Trading the Volatility Skew
A Practical Guide
In turbulent markets, skilled options traders often manage to stay consistently profitable, not by betting on direction, but by trading volatility itself.
One of the most powerful ways to do this is through the volatility skew.
In this article, we’ll walk through how to visualize and analyze volatility skew in Python, understand why it exists, and see how professional traders use it to find mispriced opportunities.
What Is Volatility Skew?
Volatility skew, also known as implied volatility skew, describes how implied volatility (IV) varies across different strike prices for the same expiration date.
In an ideal, perfectly efficient market, options of the same maturity but different strike prices would have the same implied volatility.
But in reality, they don’t, and that difference holds valuable information.
Skew reflects market sentiment and hedging behavior.
For instance, when investors are worried about downside risk, deep out-of-the-money (OTM) puts tend to become more expensive.
This makes their implied volatility higher than that of at-the-money (ATM) or out-of-the-money calls creating a characteristic downward-sloping curve known as the left-tail volatility smirk.
By analyzing this skew curve, traders can uncover pricing anomalies, better manage risk, and identify opportunities for volatility arbitrage.
Building the Volatility Skew Curve in Python
Let’s walk through a hands-on example using Palantir Technologies (PLTR) options.
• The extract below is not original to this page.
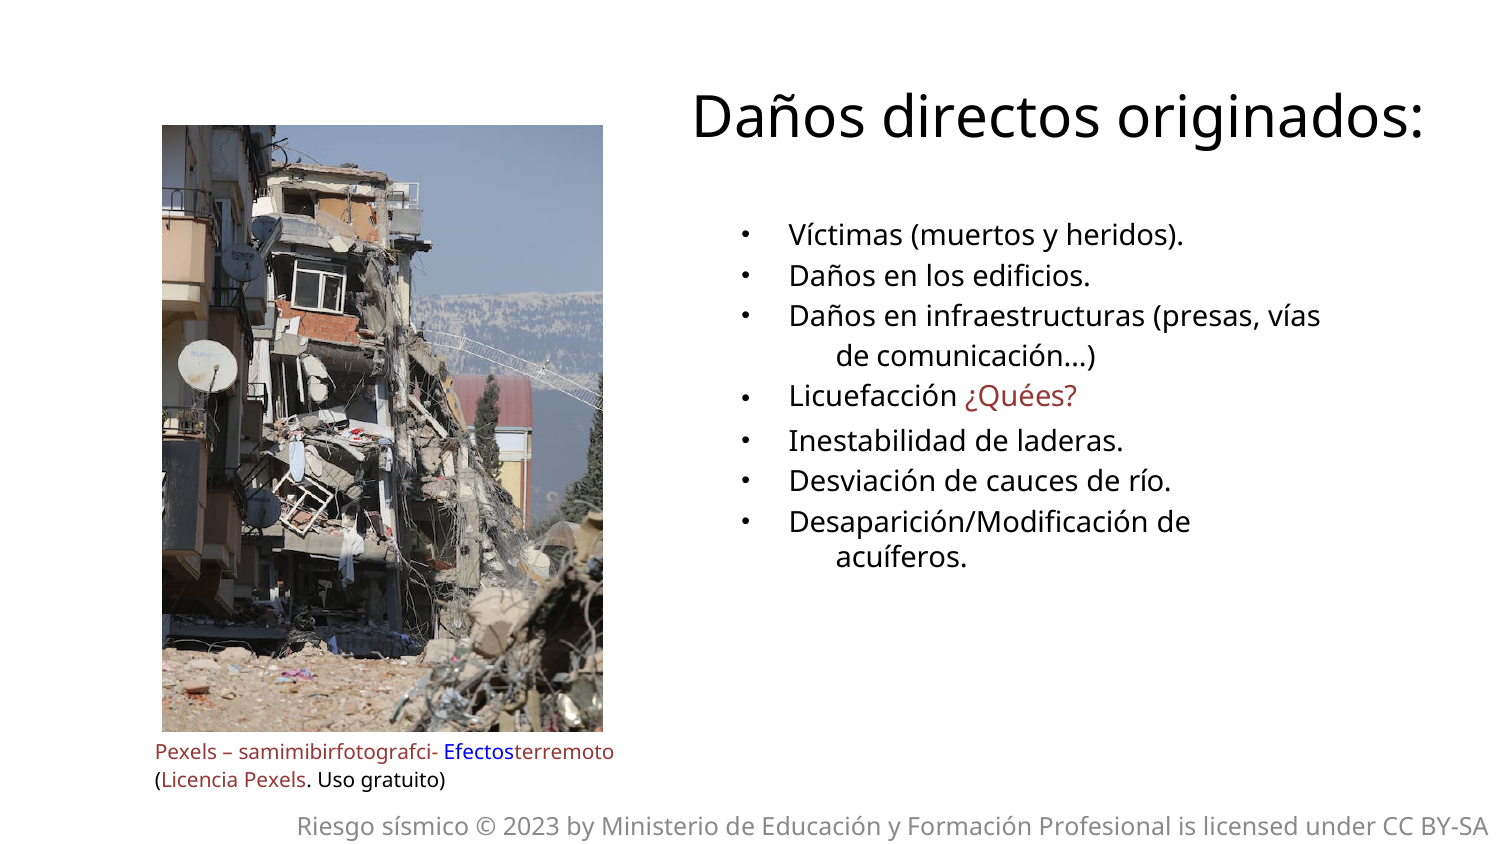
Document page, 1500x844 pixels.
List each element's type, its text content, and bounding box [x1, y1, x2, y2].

We’ll use yfinance to download the option chain and matplotlib to visualize the skew.
import numpy as np
import pandas as pd
import yfinance as yf
from matplotlib import pyplot as plt
Step 1: Fetch the Option Chain
ticker = “PLTR”
stock = yf.Ticker(ticker)
options_chain = stock.option_chain(”2025-07-18”)
calls = options_chain.calls
puts = options_chain.puts
The option_chain method gives us the call and put data for the specified expiration date.